The next two days passed as the preceding ones. The hollow voice still sounded and the body showed additional evidences of decay. The fifth night was exceeding hot and close. The nurse had removed her cot into the hall by a window where it was possible to get a little air. I rose early the following morning, meeting her at the door of her patient's room and we entered together. We stopped gasping on the threshold, overwhelmed by the putrid odor which filled the room. It was the odor of the grave. The doctors arrived at this moment and we all hastened in, forgetting in the awfulness of the situation the disagreeable air. The body had undergone further change. The lips were now ashen and drawn. The mouth had fallen open, while the face had a greenish tinge. The body lay in an advanced state of decomposition, the hollow voice came no more and Plato Goodsmith was indeed, dead."

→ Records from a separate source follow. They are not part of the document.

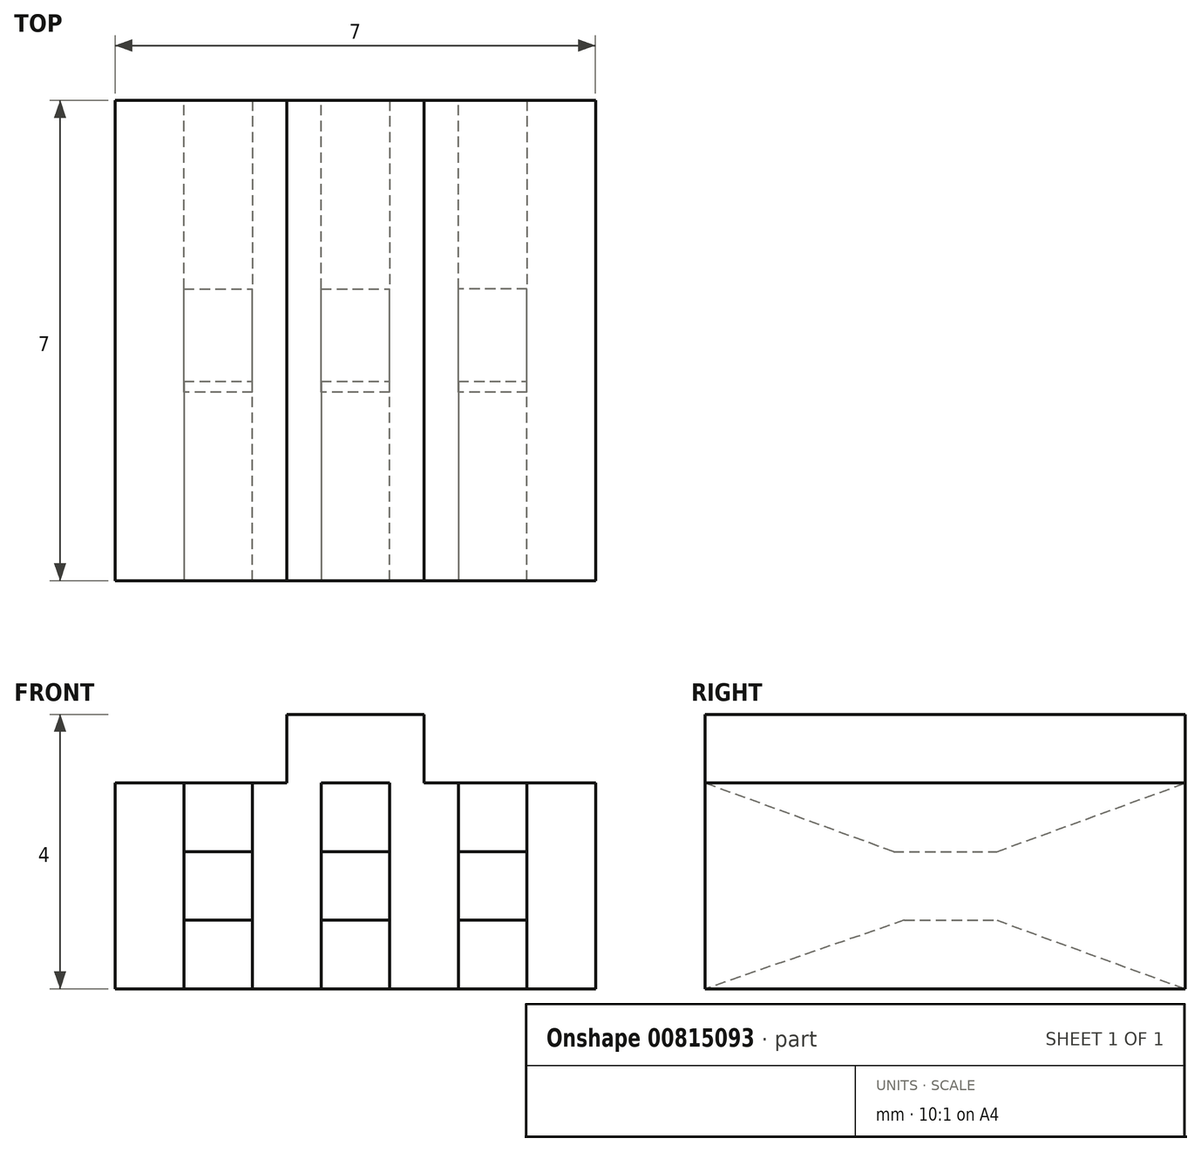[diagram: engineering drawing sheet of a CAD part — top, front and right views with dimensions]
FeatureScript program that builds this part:
annotation { "Feature Type Name" : "Feature", "Feature Type Description" : "" }
export const myFeature = defineFeature(function(context is Context, id is Id, definition is map)
    precondition{}
    {
        {
            var Q0;
            Q0=qCreatedBy(makeId("Front.planeOp"),FACE);
            var sketch = newSketch(context, id + "F0", { "sketchPlane" : qUnion([Q0])});
            skLineSegment(sketch, "E0.bottom", {"start": v(-61.89, 15.68) * mm, "end": v(-59.89, 15.68) * mm});
            skLineSegment(sketch, "E0.top", {"start": v(-61.89, 14.68) * mm, "end": v(-59.89, 14.68) * mm});
            skLineSegment(sketch, "E0.left", {"start": v(-61.89, 15.68) * mm, "end": v(-61.89, 14.68) * mm});
            skLineSegment(sketch, "E0.right", {"start": v(-59.89, 15.68) * mm, "end": v(-59.89, 14.68) * mm});
            skLineSegment(sketch, "E1.top", {"start": v(-55.75, 26.29) * mm, "end": v(-54.75, 26.29) * mm});
            skLineSegment(sketch, "E2.top", {"start": v(-55.75, 27.29) * mm, "end": v(-54.75, 27.29) * mm});
            skLineSegment(sketch, "E3.bottom", {"start": v(-53.75, 27.29) * mm, "end": v(-52.75, 27.29) * mm});
            skLineSegment(sketch, "E3.top", {"start": v(-53.75, 26.29) * mm, "end": v(-52.75, 26.29) * mm});
            skLineSegment(sketch, "E3.left", {"start": v(-53.75, 27.29) * mm, "end": v(-53.75, 26.29) * mm});
            skLineSegment(sketch, "E3.right", {"start": v(-52.75, 27.29) * mm, "end": v(-52.75, 26.29) * mm});
            skLineSegment(sketch, "E4.bottom", {"start": v(-51.75, 27.29) * mm, "end": v(-50.75, 27.29) * mm});
            skLineSegment(sketch, "E4.top", {"start": v(-51.75, 26.29) * mm, "end": v(-50.75, 26.29) * mm});
            skLineSegment(sketch, "E4.left", {"start": v(-51.75, 27.29) * mm, "end": v(-51.75, 26.29) * mm});
            skLineSegment(sketch, "E4.right", {"start": v(-50.75, 27.29) * mm, "end": v(-50.75, 26.29) * mm});
            skLineSegment(sketch, "E5", {"start": v(-50.75, 26.79) * mm, "end": v(-49.75, 26.79) * mm});
            skLineSegment(sketch, "E6", {"start": v(-54.75, 26.29) * mm, "end": v(-54.75, 27.29) * mm});
            skLineSegment(sketch, "E7", {"start": v(-55.75, 27.29) * mm, "end": v(-55.75, 26.29) * mm});
            skLineSegment(sketch, "E8", {"start": v(-55.75, 26.79) * mm, "end": v(-56.75, 26.79) * mm});
            skLineSegment(sketch, "E9", {"start": v(-51.25, 27.29) * mm, "end": v(-51.25, 28.29) * mm});
            skLineSegment(sketch, "E10", {"start": v(-51.25, 26.29) * mm, "end": v(-51.25, 25.29) * mm});
            skLineSegment(sketch, "E11.bottom", {"start": v(-49.75, 28.29) * mm, "end": v(-56.75, 28.29) * mm});
            skLineSegment(sketch, "E11.top", {"start": v(-49.75, 25.29) * mm, "end": v(-56.75, 25.29) * mm});
            skLineSegment(sketch, "E11.left", {"start": v(-49.75, 28.29) * mm, "end": v(-49.75, 25.29) * mm});
            skLineSegment(sketch, "E11.right", {"start": v(-56.75, 28.29) * mm, "end": v(-56.75, 25.29) * mm});
            skLineSegment(sketch, "E12", {"start": v(-53.25, 28.29) * mm, "end": v(-53.25, 29.29) * mm});
            skLineSegment(sketch, "E13", {"start": v(-53.25, 29.29) * mm, "end": v(-54.25, 29.29) * mm});
            skLineSegment(sketch, "E14", {"start": v(-54.25, 29.29) * mm, "end": v(-53.25, 29.29) * mm});
            skLineSegment(sketch, "E15", {"start": v(-53.25, 29.29) * mm, "end": v(-52.25, 29.29) * mm});
            skLineSegment(sketch, "E16", {"start": v(-52.25, 28.29) * mm, "end": v(-52.25, 29.29) * mm});
            skLineSegment(sketch, "E17", {"start": v(-54.25, 29.29) * mm, "end": v(-54.25, 28.29) * mm});
            skSolve(sketch);
        }
        {
            var Q0;
            {var subQ11=sQuery(id+"F0.wireOp",EDGE,"E1.top");Q0=makeQuery(id+"F0.imprint","IMPRINT",FACE,{"disambiguationData":[TD([[makeQuery(id+"F0.imprint","IMPRINT",EDGE,{"derivedFrom":subQ11}),-1.0]])]});}
            var Q1;
            {var subQ0=sQuery(id+"F0.wireOp",EDGE,"E5");Q1=makeQuery(id+"F0.imprint","IMPRINT",FACE,{"disambiguationData":[TD([[makeQuery(id+"F0.imprint","IMPRINT",EDGE,{"derivedFrom":subQ0}),1.0]])]});}
            var Q2;
            {var subQ1=sQuery(id+"F0.wireOp",EDGE,"E5");Q2=makeQuery(id+"F0.imprint","IMPRINT",FACE,{"disambiguationData":[TD([[makeQuery(id+"F0.imprint","IMPRINT",EDGE,{"derivedFrom":subQ1}),-1.0]])]});}
            var Q3;
            {var subQ0=sQuery(id+"F0.wireOp",EDGE,"E12");Q3=makeQuery(id+"F0.imprint","IMPRINT",FACE,{"disambiguationData":[TD([[makeQuery(id+"F0.imprint","IMPRINT",EDGE,{"derivedFrom":subQ0}),-1.0]])]});}
            var Q4;
            {var subQ0=sQuery(id+"F0.wireOp",EDGE,"E12");Q4=makeQuery(id+"F0.imprint","IMPRINT",FACE,{"disambiguationData":[TD([[makeQuery(id+"F0.imprint","IMPRINT",EDGE,{"derivedFrom":subQ0}),1.0]])]});}
            extrude(context, id + "F1", {"entities" : qUnion([Q0, Q1, Q2, Q3, Q4]), "depth" : 7 * mm, "offsetDistance" : 25 * mm});
        }
        {
            var Q0;
            Q0=makeQuery(id+"F1.opExtrude","CAP_EDGE",EDGE,{"disambiguationData":[OSD([sQuery(id+"F0.wireOp",EDGE,"E4.top")])],"isStart":true});
            var Q1;
            Q1=makeQuery(id+"F1.opExtrude","CAP_EDGE",EDGE,{"disambiguationData":[OSD([sQuery(id+"F0.wireOp",EDGE,"E4.bottom")])],"isStart":true});
            var Q2;
            Q2=makeQuery(id+"F1.opExtrude","CAP_EDGE",EDGE,{"disambiguationData":[OSD([sQuery(id+"F0.wireOp",EDGE,"E3.bottom")])],"isStart":true});
            var Q3;
            Q3=makeQuery(id+"F1.opExtrude","CAP_EDGE",EDGE,{"disambiguationData":[OSD([sQuery(id+"F0.wireOp",EDGE,"E3.top")])],"isStart":true});
            var Q4;
            Q4=makeQuery(id+"F1.opExtrude","CAP_EDGE",EDGE,{"disambiguationData":[OSD([sQuery(id+"F0.wireOp",EDGE,"E2.top")])],"isStart":true});
            var Q5;
            Q5=makeQuery(id+"F1.opExtrude","CAP_EDGE",EDGE,{"disambiguationData":[OSD([sQuery(id+"F0.wireOp",EDGE,"E1.top")])],"isStart":true});
            var Q6;
            Q6=makeQuery(id+"F1.opExtrude","CAP_EDGE",EDGE,{"disambiguationData":[OSD([sQuery(id+"F0.wireOp",EDGE,"E2.top")])],"isStart":false});
            var Q7;
            Q7=makeQuery(id+"F1.opExtrude","CAP_EDGE",EDGE,{"disambiguationData":[OSD([sQuery(id+"F0.wireOp",EDGE,"E3.bottom")])],"isStart":false});
            var Q8;
            Q8=makeQuery(id+"F1.opExtrude","CAP_EDGE",EDGE,{"disambiguationData":[OSD([sQuery(id+"F0.wireOp",EDGE,"E4.bottom")])],"isStart":false});
            chamfer(context, id + "F2", {"entities" : qUnion([Q0, Q1, Q2, Q3, Q4, Q5, Q6, Q7, Q8]), "chamferType" : ChamferType.OFFSET_ANGLE, "width" : 1 * mm, "oppositeDirection" : false, "angle" : 70 * degree, "tangentPropagation" : true});
        }
        {
            var Q0;
            Q0=makeQuery(id+"F1.opExtrude","CAP_EDGE",EDGE,{"disambiguationData":[OSD([sQuery(id+"F0.wireOp",EDGE,"E1.top")])],"isStart":false});
            var Q1;
            Q1=makeQuery(id+"F1.opExtrude","CAP_EDGE",EDGE,{"disambiguationData":[OSD([sQuery(id+"F0.wireOp",EDGE,"E3.top")])],"isStart":false});
            var Q2;
            Q2=makeQuery(id+"F1.opExtrude","CAP_EDGE",EDGE,{"disambiguationData":[OSD([sQuery(id+"F0.wireOp",EDGE,"E4.top")])],"isStart":false});
            chamfer(context, id + "F3", {"entities" : qUnion([Q0, Q1, Q2]), "chamferType" : ChamferType.OFFSET_ANGLE, "width" : 1 * mm, "oppositeDirection" : true, "angle" : 71 * degree, "tangentPropagation" : true});
        }
    });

An Account of a Family Who Were All Afflicted with
the Loss of Their Limbs

John Dowling, a poor laboring man, living at Wattisham, had a wife and six children, the eldest a girl, fifteen years of age, the youngest about four months. They were all that time very healthy, and one of them had been ill for some time before. On Sunday the 10th of January, 1762, the eldest girl complained, in the morning, of a pain in her leg; particularly in the calf of her leg; toward evening the pain grew exceedingly violent. The same evening, another girl complained of the same violent pain in the same leg. On the Monday, the mother and another child; and on Tuesday, all the rest of the family were afflicted in the same manner, some in one leg and some in both legs. The little infant was taken from the mother's breast; it seemed to be in pain, but the limbs did not mortify: it lived a few weeks. The mother and the other five children continued in violent pain a considerable time. In about four or five days, the diseased leg began to turn black gradually, appearing at first covered with blue spots, as if it had been bruised. The other leg of those who were afflicted at first only in one leg about that time was also affected with the same excruciating pain, and in a few days the leg also began to mortify. The mortified parts separated gradually from the sound parts, and the surgeon had, in most of the cases, no' other trouble than to cut through the bone, which was black and almost dry. The state of their limbs was thus: Mary, the mother, aged 40 years, has lost the right foot at the ancle; the left foot is also cut off, and the two bones of the leg remain almost dry, with only some little putrid flesh adhering in the same places. The flesh is sound to about two inches below the knee. The bones would have been sawn through that place, if she would have consented to it.

Mary, aged fifteen years, both legs off below the knees—Elizabeth, aged thirteen years, both legs off below the knees. Sarah, aged ten years, one foot off at the ancle: the other foot was affected, but not in so great a degree, and was now sound again. Robert, aged eight, both legs off below the knees. Edward, aged four years, both feet off. An infant four months old, dead.

The father was attacked about a fortnight after the rest of the family, and in a slight degree; the pain being confined to his fingers. Two fingers of the right hand continued for a long time discolored, and partly shrunk and contracted; but he subsequently had some use of them. The nails of the other hand were also discolored; he lost two of them.

It is remarkable, that during all the time of this misfortune, the whole family are said to have appeared well, in other respects, ate heartily, and slept well when the violence of the pain began to abate. The mother was quite emaciated and had very little use of her hands. The eldest girl had a superficial ulcer in one thigh. The rest of the family were pretty well. The stumps of some of them perfectly healed.